[[ Source information, beginning ]]
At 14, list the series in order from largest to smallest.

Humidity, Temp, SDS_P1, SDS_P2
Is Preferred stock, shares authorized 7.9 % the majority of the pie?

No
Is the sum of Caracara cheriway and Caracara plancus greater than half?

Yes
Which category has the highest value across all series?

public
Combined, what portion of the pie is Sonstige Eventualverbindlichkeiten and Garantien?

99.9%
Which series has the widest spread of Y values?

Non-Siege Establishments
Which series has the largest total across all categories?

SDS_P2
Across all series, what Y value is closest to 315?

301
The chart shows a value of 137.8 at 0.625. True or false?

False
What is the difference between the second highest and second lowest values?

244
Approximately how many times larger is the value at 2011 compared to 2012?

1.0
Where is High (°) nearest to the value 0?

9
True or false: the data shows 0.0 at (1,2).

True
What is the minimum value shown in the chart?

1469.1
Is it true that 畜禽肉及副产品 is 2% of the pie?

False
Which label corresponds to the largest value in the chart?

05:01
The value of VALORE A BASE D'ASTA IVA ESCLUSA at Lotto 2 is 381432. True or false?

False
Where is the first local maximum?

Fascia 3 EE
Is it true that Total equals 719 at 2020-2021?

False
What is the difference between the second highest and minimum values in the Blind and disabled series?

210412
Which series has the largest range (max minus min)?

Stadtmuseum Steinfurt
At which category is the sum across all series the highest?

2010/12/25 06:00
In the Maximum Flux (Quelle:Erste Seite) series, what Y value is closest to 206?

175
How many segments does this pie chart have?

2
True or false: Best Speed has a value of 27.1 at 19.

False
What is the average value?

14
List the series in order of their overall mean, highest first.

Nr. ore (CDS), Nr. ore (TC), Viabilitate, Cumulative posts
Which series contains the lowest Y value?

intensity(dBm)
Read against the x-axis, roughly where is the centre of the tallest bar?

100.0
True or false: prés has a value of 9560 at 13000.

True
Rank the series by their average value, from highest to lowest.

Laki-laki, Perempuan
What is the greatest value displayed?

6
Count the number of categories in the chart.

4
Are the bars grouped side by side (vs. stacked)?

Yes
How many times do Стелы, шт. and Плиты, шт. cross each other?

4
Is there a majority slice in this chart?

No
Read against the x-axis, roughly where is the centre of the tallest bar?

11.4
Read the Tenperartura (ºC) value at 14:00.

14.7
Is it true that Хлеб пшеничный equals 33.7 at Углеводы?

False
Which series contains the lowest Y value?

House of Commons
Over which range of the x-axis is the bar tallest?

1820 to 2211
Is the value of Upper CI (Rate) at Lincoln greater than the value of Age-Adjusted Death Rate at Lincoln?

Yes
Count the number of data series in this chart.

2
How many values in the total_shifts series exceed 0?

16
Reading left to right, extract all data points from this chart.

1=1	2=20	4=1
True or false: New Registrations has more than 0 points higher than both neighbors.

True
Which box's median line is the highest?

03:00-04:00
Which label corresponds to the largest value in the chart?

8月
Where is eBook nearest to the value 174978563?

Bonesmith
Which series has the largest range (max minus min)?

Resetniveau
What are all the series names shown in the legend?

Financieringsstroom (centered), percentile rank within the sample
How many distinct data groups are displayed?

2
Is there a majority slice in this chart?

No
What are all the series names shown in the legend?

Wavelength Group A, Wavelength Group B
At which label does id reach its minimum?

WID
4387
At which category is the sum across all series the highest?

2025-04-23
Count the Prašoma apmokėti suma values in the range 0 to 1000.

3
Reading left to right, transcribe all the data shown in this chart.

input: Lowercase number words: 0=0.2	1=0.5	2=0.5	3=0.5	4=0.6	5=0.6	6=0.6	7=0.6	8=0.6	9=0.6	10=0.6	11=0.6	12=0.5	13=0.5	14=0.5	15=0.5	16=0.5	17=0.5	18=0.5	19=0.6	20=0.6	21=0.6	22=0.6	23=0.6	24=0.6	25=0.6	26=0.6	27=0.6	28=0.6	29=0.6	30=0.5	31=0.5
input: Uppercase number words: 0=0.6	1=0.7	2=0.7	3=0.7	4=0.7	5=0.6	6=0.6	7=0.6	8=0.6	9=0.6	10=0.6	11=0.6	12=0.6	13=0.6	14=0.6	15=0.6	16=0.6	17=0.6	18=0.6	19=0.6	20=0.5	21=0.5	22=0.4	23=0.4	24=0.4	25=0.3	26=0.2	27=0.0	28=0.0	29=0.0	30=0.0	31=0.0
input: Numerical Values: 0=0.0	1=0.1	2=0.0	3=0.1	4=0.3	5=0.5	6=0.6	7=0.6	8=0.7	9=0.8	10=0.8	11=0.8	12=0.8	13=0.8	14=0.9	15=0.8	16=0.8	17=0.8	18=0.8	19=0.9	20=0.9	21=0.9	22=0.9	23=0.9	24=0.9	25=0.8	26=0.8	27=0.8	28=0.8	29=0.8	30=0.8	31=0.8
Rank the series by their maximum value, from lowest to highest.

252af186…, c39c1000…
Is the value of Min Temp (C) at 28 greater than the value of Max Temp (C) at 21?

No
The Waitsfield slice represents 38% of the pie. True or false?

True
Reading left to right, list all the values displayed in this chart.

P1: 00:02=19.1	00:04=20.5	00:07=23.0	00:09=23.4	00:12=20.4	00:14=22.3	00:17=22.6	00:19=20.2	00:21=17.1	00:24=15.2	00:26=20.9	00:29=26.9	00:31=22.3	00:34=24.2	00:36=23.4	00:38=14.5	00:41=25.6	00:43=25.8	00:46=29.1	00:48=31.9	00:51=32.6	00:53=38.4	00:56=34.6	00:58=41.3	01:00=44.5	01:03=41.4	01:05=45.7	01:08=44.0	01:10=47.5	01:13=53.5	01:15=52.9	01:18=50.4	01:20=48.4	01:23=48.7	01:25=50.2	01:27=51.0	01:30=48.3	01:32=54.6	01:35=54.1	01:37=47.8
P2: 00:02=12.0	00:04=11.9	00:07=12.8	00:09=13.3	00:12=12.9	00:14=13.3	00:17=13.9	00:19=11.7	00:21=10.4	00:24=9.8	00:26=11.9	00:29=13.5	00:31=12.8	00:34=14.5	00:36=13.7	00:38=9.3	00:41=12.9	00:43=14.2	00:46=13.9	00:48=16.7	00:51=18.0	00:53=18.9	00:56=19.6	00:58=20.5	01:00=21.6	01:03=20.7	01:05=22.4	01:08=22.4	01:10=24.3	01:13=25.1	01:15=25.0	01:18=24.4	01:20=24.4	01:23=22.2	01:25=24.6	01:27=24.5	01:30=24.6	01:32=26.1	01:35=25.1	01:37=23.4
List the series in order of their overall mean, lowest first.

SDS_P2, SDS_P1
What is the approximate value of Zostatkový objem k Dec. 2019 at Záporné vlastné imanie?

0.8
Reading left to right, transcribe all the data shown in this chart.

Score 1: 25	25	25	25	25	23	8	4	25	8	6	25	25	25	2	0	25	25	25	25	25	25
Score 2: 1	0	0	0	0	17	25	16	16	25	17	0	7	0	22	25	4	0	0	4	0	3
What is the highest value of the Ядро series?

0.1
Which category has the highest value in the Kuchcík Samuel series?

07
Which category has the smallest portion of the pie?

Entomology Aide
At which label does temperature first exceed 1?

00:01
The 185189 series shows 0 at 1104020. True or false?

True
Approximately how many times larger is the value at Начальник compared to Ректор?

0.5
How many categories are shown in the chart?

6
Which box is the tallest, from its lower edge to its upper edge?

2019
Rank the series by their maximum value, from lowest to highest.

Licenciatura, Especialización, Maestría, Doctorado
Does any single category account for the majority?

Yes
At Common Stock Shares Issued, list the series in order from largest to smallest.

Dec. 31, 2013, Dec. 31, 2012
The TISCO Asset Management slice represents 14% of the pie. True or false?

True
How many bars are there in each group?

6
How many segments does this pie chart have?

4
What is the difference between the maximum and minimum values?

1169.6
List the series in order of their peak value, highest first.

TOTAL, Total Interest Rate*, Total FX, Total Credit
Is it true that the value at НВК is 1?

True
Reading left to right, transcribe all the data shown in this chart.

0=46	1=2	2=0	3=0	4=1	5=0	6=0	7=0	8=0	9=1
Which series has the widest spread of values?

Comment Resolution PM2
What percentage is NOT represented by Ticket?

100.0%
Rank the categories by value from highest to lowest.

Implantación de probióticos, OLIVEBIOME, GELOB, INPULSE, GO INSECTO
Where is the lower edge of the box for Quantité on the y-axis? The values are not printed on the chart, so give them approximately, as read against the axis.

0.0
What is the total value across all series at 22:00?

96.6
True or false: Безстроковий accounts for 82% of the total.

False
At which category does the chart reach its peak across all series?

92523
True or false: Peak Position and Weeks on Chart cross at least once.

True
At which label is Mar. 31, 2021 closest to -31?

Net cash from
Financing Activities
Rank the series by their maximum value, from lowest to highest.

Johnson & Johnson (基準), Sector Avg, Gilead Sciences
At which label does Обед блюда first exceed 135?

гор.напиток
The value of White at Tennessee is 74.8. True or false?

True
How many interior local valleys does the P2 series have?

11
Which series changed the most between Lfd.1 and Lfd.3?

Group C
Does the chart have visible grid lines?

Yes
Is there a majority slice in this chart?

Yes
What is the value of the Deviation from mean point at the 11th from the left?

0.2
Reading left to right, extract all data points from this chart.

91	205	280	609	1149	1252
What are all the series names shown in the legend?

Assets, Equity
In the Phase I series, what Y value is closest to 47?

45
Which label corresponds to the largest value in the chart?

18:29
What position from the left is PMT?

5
[[ Source information, end ]]
■ Problem to solve
Please show every line of the records above that contains the word "widest". Case counts.

■ Exercise result
Which series has the widest spread of Y values?
Which series has the widest spread of values?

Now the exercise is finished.